(Stored items)

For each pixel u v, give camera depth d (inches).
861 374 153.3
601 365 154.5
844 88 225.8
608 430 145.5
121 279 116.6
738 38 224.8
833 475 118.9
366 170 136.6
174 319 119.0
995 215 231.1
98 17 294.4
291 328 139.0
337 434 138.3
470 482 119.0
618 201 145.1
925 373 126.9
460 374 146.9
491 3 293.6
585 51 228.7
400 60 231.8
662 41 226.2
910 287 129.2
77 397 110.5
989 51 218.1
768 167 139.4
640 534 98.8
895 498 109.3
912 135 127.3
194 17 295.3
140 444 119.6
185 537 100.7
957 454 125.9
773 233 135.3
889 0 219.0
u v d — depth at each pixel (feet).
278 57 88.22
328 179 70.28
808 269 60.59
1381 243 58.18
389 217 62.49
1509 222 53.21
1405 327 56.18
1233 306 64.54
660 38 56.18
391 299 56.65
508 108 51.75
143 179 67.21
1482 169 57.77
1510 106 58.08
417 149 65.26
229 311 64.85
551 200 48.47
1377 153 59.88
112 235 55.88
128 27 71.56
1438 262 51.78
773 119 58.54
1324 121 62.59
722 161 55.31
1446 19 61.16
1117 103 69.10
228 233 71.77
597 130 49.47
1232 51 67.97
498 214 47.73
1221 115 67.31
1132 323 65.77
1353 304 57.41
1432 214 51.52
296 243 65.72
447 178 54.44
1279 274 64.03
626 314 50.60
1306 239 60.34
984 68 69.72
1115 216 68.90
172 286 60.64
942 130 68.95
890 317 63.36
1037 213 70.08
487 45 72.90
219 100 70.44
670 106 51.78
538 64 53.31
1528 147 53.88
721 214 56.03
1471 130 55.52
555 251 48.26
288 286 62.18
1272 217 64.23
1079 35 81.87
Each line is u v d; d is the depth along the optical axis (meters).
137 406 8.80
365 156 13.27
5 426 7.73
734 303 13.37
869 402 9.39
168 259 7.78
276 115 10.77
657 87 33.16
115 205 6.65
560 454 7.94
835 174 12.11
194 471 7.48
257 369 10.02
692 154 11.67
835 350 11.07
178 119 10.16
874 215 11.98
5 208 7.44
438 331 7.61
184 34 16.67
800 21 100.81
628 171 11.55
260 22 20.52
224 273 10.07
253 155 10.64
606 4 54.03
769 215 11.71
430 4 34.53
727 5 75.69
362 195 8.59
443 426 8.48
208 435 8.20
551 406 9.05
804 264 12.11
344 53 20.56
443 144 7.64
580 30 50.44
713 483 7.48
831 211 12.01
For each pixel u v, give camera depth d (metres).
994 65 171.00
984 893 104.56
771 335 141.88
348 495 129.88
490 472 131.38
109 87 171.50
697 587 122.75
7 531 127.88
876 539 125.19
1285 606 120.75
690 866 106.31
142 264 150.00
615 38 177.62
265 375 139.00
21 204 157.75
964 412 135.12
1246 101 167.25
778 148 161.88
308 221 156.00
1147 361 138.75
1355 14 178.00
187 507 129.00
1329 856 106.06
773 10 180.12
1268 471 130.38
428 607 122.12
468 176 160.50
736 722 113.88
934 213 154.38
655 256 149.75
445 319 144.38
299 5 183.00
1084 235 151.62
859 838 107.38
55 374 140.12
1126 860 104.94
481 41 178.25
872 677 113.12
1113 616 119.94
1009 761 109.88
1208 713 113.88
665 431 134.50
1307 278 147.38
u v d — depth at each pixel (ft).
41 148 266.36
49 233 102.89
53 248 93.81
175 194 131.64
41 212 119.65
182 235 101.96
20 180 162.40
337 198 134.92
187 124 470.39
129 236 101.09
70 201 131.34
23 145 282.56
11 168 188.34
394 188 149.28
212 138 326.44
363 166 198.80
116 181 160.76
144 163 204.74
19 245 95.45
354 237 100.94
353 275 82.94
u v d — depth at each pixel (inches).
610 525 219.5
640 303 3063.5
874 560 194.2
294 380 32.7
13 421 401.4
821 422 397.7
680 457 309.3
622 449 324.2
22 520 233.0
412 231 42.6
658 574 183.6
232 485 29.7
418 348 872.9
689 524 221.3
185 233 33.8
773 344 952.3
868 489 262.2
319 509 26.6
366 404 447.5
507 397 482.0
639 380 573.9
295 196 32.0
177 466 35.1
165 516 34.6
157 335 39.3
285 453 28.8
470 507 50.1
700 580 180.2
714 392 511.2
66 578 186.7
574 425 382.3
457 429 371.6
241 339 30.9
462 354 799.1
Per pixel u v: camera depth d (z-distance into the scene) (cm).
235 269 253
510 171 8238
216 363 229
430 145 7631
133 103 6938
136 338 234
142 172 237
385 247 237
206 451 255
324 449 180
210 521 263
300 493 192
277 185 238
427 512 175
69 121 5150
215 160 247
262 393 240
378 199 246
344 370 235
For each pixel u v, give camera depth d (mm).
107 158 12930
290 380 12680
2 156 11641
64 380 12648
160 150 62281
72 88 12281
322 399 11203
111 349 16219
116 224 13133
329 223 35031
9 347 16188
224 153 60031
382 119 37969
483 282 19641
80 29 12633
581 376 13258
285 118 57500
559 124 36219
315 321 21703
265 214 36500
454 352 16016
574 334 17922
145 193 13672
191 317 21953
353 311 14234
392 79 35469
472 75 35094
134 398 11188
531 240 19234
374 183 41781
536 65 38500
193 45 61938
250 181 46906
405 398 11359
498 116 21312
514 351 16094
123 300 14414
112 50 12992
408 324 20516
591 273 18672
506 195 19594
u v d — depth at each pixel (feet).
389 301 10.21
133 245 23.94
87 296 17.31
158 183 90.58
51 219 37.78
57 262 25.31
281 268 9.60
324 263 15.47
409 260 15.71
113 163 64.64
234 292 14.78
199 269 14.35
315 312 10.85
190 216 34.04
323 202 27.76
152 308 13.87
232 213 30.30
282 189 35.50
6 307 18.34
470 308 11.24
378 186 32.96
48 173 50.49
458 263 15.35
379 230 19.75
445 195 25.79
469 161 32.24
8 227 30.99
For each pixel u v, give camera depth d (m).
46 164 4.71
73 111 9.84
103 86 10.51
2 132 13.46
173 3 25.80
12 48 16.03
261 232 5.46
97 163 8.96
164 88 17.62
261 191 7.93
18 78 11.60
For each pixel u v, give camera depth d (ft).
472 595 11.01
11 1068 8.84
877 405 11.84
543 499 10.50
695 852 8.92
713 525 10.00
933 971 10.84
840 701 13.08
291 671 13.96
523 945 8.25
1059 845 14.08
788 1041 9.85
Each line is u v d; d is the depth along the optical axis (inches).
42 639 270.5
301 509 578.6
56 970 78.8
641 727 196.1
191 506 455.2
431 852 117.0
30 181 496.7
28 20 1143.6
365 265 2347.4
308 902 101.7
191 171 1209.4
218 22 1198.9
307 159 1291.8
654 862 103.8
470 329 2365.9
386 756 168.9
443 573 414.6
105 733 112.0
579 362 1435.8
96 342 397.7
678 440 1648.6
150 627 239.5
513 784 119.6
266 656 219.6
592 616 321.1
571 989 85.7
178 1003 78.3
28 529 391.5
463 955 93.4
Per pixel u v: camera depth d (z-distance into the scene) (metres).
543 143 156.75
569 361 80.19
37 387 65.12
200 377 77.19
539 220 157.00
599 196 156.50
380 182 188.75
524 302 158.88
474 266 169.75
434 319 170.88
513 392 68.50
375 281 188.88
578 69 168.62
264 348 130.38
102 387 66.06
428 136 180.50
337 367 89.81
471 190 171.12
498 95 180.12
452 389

» Work required: Your task is to repeat the records exactly. Begin at their first line and stop after the line containing "400 60 231.8".

» Task answer:
For each pixel u v, give camera depth d (inches).
861 374 153.3
601 365 154.5
844 88 225.8
608 430 145.5
121 279 116.6
738 38 224.8
833 475 118.9
366 170 136.6
174 319 119.0
995 215 231.1
98 17 294.4
291 328 139.0
337 434 138.3
470 482 119.0
618 201 145.1
925 373 126.9
460 374 146.9
491 3 293.6
585 51 228.7
400 60 231.8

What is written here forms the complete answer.